By the end of Wednesday, nearly all 50 states are expected to be in legal alignment against Fred Phelps.
This is no small feat. Despite the rather bland feeling an amicus brief signed by a bunch of attorney generals may elicit, the importance should be understood. Somehow, a short court document doesn't feel like much of a reply to the decades-long fury of Phelps, his crude signs about gays, the demeaning nature of his disruptive protests at the funerals of soldiers killed in Iraq and Afghanistan.
But understand that a nationally supported brief filed to the U.S. Supreme Court is likely as harsh a collective judgment that Phelps will ever receive, at least on earth.
The brief will be part of the arguments heard in October when the court takes up the case of Albert Snyder.
Snyder, of Pennsylvania, has the distinction of being the only individual to sue Phelps for picketing a funeral. Good reasons exist for why he stands alone. The toll on this man, who suffered from diabetes and severe depression before his son's death, are incalculable.
But Snyder launched his stand against Phelps after the 2006 services for his son, Lance Cpl. Matthew Snyder, a Marine who died in Iraq.
Westboro Baptist Church staged its usual funeral antics. Then, the church posted on the Internet that Snyder and his ex-wife had "taught Matthew to defy his creator, raised him for the devil and taught him that God was a liar."
Snyder sued for defamation, for invasion of privacy and for intentional infliction of emotional distress, and won $5 million in damages, only to have that judgment overturned on appeal.

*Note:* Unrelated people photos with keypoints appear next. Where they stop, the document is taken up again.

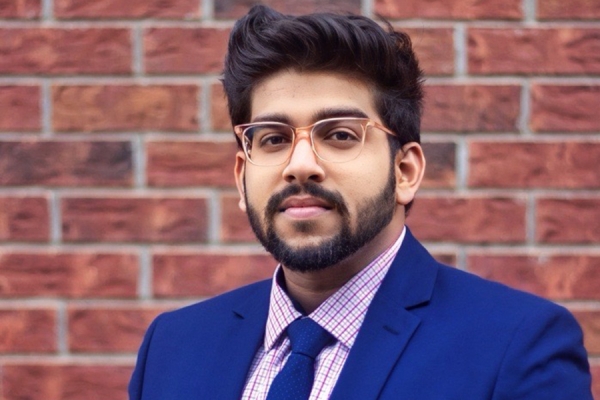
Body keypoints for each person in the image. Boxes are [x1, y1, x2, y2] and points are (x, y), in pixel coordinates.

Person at [129, 5, 592, 399]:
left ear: (404, 171)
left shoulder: (516, 345)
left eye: (340, 135)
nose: (300, 165)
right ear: (241, 176)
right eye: (273, 139)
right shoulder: (173, 347)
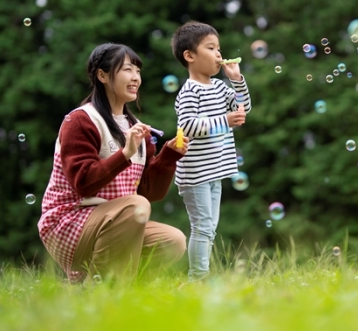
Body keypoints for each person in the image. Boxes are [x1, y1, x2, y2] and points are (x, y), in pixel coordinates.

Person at [38, 43, 189, 283]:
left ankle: (114, 289)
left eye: (138, 71)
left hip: (115, 222)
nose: (136, 78)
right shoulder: (81, 121)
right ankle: (97, 292)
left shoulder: (136, 128)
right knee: (135, 206)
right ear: (102, 75)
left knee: (173, 241)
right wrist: (125, 153)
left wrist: (168, 157)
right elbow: (84, 183)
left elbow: (149, 192)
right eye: (127, 70)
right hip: (69, 221)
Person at [171, 21, 252, 281]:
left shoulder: (219, 87)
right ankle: (197, 278)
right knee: (203, 227)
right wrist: (224, 122)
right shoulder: (188, 92)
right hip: (195, 173)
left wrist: (237, 80)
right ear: (190, 56)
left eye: (219, 48)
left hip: (215, 169)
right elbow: (189, 126)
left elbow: (243, 108)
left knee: (209, 228)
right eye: (211, 48)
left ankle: (199, 276)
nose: (219, 54)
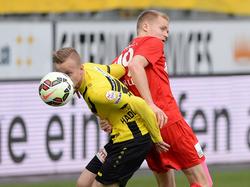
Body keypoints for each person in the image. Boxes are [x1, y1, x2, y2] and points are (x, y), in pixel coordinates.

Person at [108, 10, 213, 187]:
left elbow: (108, 85)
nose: (166, 34)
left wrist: (106, 117)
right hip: (168, 119)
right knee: (203, 181)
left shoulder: (122, 57)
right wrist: (150, 104)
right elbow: (136, 66)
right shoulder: (152, 42)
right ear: (146, 26)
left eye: (167, 31)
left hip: (147, 129)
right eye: (163, 28)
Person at [53, 47, 169, 187]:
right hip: (118, 139)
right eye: (61, 76)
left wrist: (157, 139)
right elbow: (119, 69)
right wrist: (104, 115)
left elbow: (139, 103)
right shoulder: (90, 68)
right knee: (83, 183)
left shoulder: (97, 93)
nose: (65, 80)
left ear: (80, 69)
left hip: (133, 141)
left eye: (68, 74)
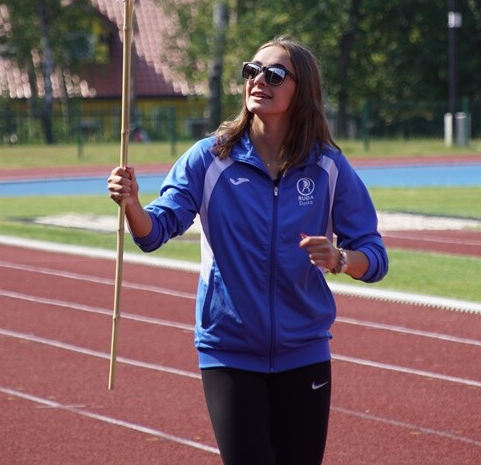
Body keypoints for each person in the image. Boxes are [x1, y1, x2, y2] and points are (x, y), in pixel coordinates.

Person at [107, 36, 388, 464]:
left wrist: (342, 259)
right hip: (229, 352)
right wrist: (131, 205)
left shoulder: (328, 165)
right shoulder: (209, 159)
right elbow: (154, 232)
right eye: (251, 71)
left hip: (305, 351)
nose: (259, 80)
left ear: (303, 91)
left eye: (274, 74)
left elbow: (375, 256)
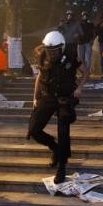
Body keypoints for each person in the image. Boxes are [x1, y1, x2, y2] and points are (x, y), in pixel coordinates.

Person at [28, 31, 88, 184]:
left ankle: (62, 166)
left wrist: (79, 87)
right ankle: (54, 147)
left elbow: (85, 72)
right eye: (49, 50)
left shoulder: (72, 55)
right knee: (34, 129)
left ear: (61, 48)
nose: (51, 54)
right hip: (47, 96)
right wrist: (35, 97)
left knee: (63, 130)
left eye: (54, 50)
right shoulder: (42, 56)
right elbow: (40, 77)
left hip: (65, 97)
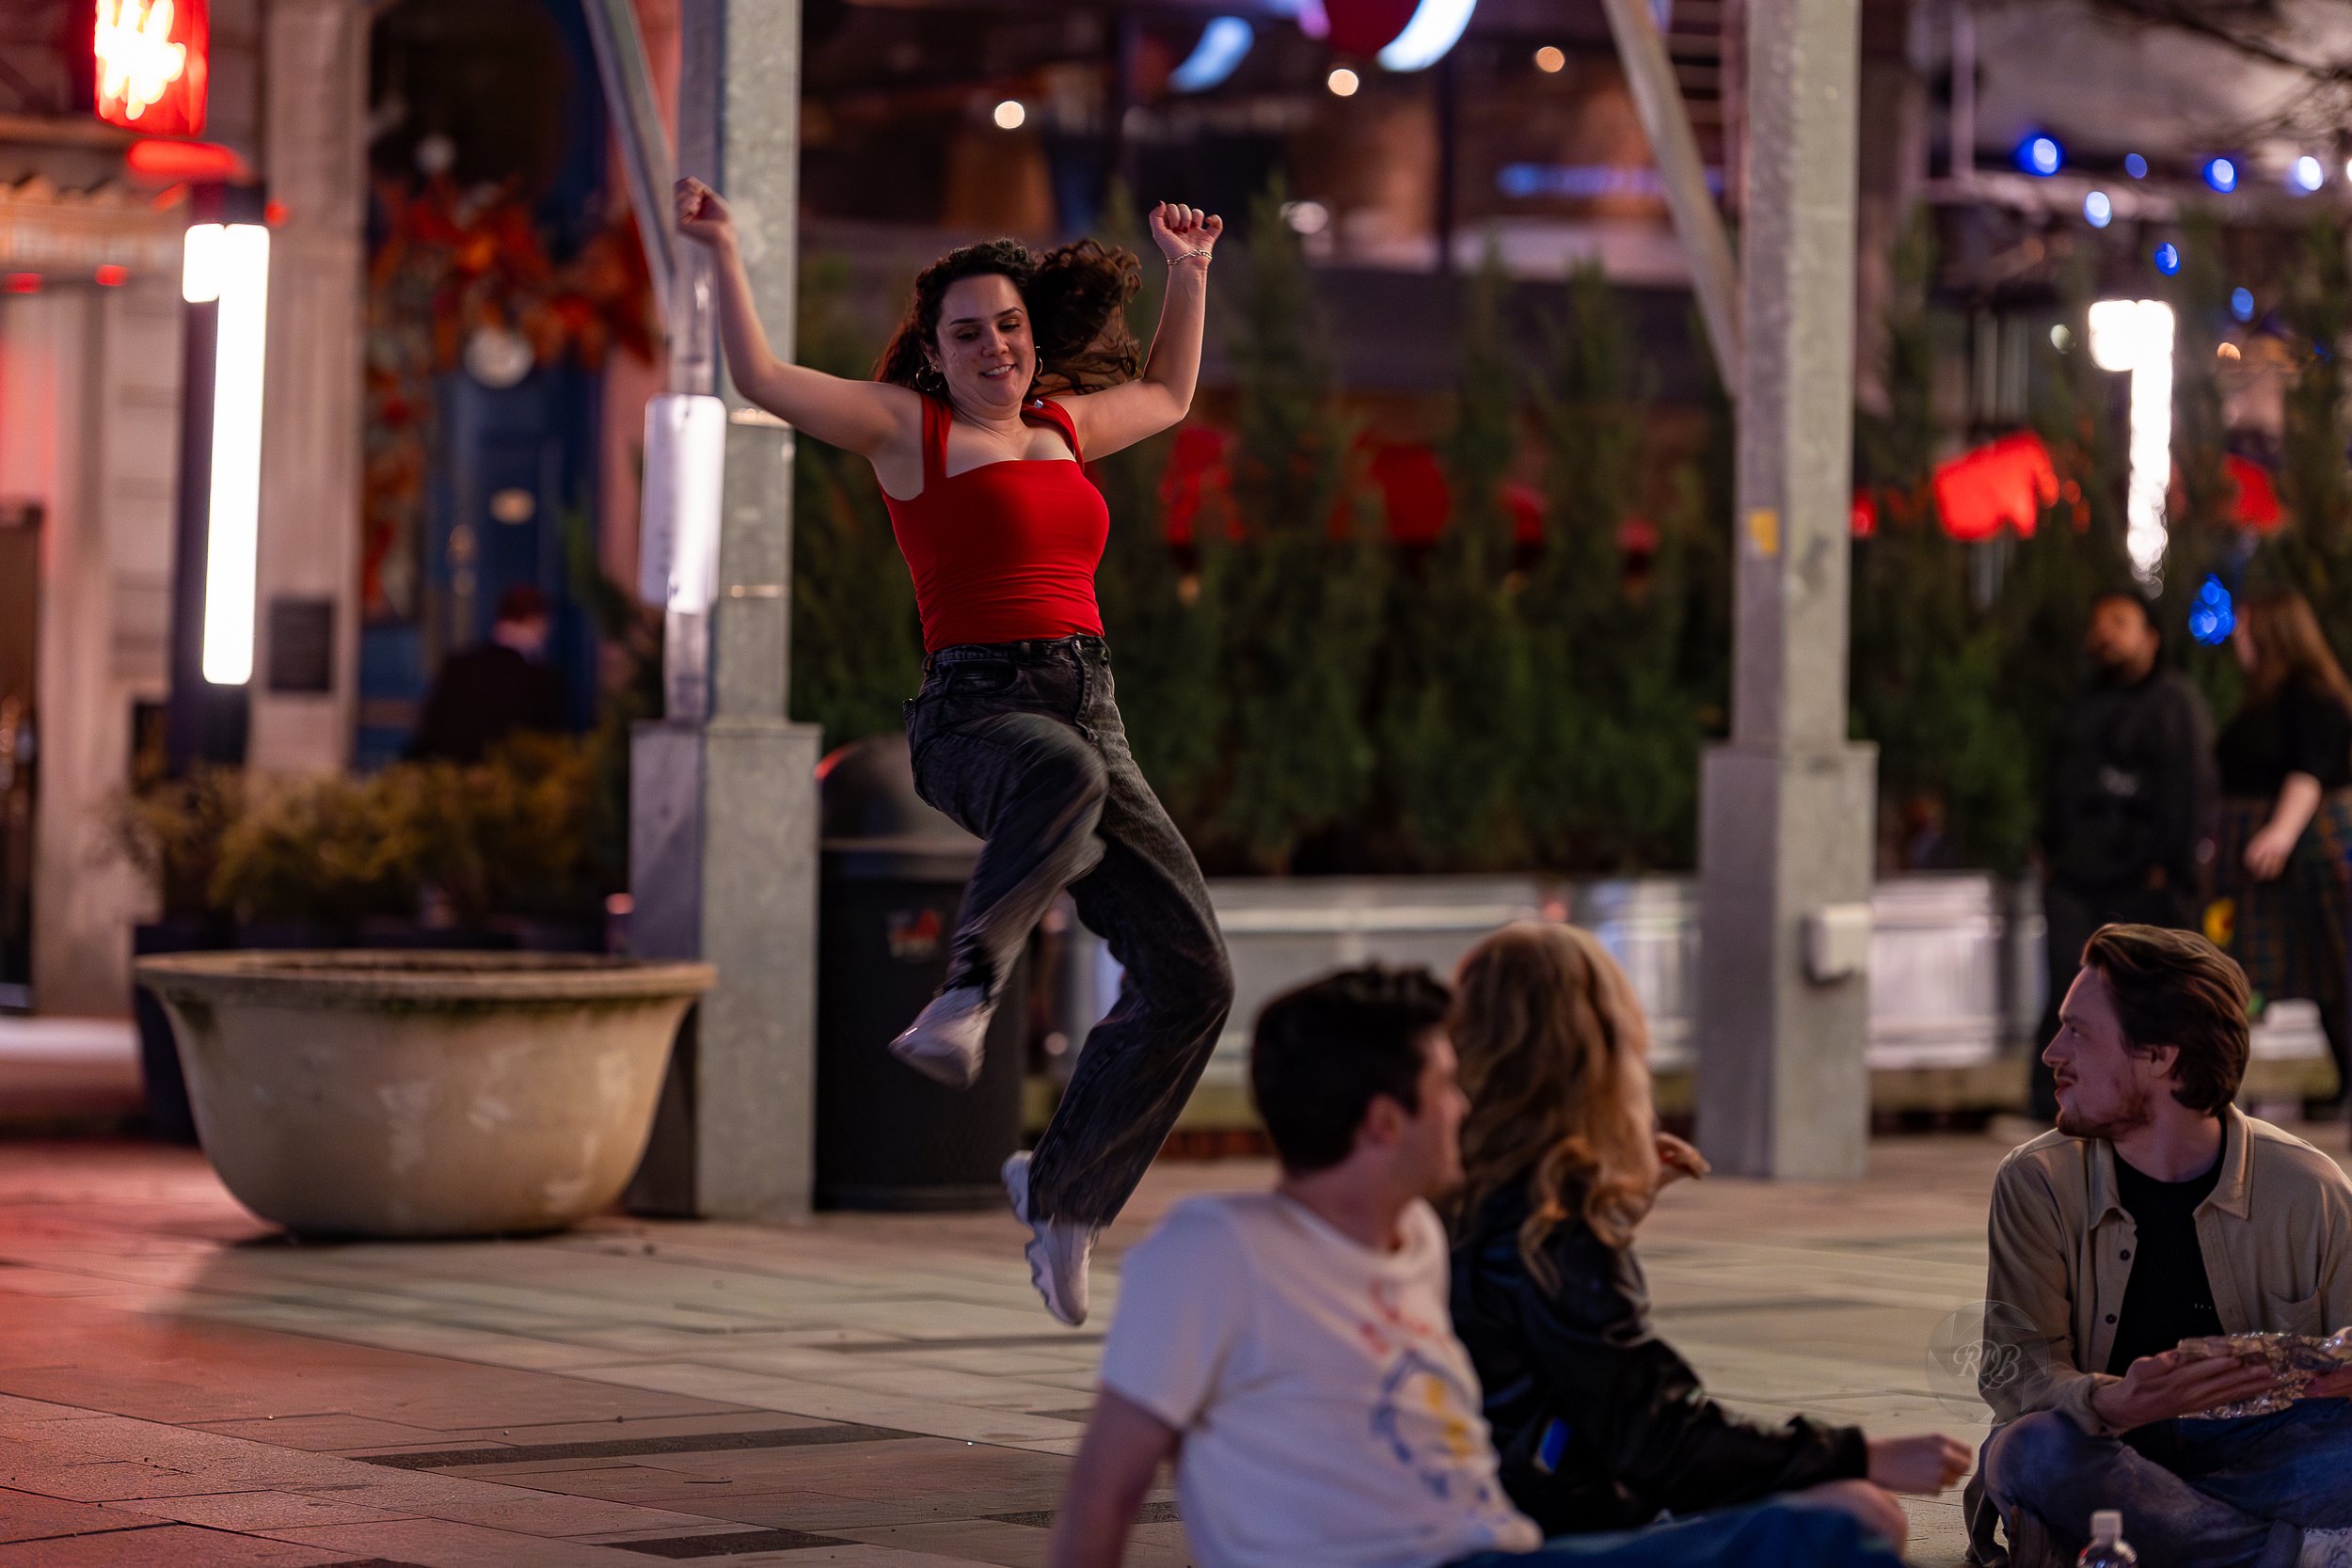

Defamation charges were dismissed.
Because Phelps calls Topeka home, Kansas Attorney General Steve Six led the effort, writing the brief. Then Six's office got busy, pressuring other states to step up.
With Thursday's deadline looming, a full-court press was applied Wednesday. Thirteen more states, including Missouri, signed on. That brought the total to 43 states, plus the District of Columbia.
Six's plea is that the court, in its ruling, should be careful to not undermine the laws of Kansas and many other states that try to restrict Phelps' impact on the grieving — usually limited to how close the protesters can get to funerals and gravesites. The brief reminds the justices of Phelps' "particularly intrusive and harassing form of speech."
Memorial Day weekend: The timing is a fluke, but it couldn't be more appropriate.
No one has done more to dishonor soldiers than Phelps and his odd little family of followers.
The least the states can do is stand firmly against Phelps' message and yet honor the liberties the soldiers died defending, the constitutional right of a person to be so repugnant.